» **Exercise brief**
An exact copy of all the data is the expected answer.

» **Data under study**
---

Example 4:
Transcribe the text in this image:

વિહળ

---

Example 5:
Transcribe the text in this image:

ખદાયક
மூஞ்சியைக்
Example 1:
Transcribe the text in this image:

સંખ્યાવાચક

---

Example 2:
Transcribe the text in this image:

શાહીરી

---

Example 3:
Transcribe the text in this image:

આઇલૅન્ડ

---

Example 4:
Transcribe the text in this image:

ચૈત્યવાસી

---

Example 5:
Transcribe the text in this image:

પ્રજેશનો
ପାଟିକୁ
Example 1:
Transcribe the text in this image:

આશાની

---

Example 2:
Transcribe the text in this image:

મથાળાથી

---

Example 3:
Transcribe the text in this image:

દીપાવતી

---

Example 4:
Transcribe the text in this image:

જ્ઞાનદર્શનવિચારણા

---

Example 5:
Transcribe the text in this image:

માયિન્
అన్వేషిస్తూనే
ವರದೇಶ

» **Exercise result**
---

Example 4:
Transcribe the text in this image:

વિહળ

---

Example 5:
Transcribe the text in this image:

ખદાયક
மூஞ்சியைக்
Example 1:
Transcribe the text in this image:

સંખ્યાવાચક

---

Example 2:
Transcribe the text in this image:

શાહીરી

---

Example 3:
Transcribe the text in this image:

આઇલૅન્ડ

---

Example 4:
Transcribe the text in this image:

ચૈત્યવાસી

---

Example 5:
Transcribe the text in this image:

પ્રજેશનો
ପାଟିକୁ
Example 1:
Transcribe the text in this image:

આશાની

---

Example 2:
Transcribe the text in this image:

મથાળાથી

---

Example 3:
Transcribe the text in this image:

દીપાવતી

---

Example 4:
Transcribe the text in this image:

જ્ઞાનદર્શનવિચારણા

---

Example 5:
Transcribe the text in this image:

માયિન્
అన్వేషిస్తూనే
ವರದೇಶ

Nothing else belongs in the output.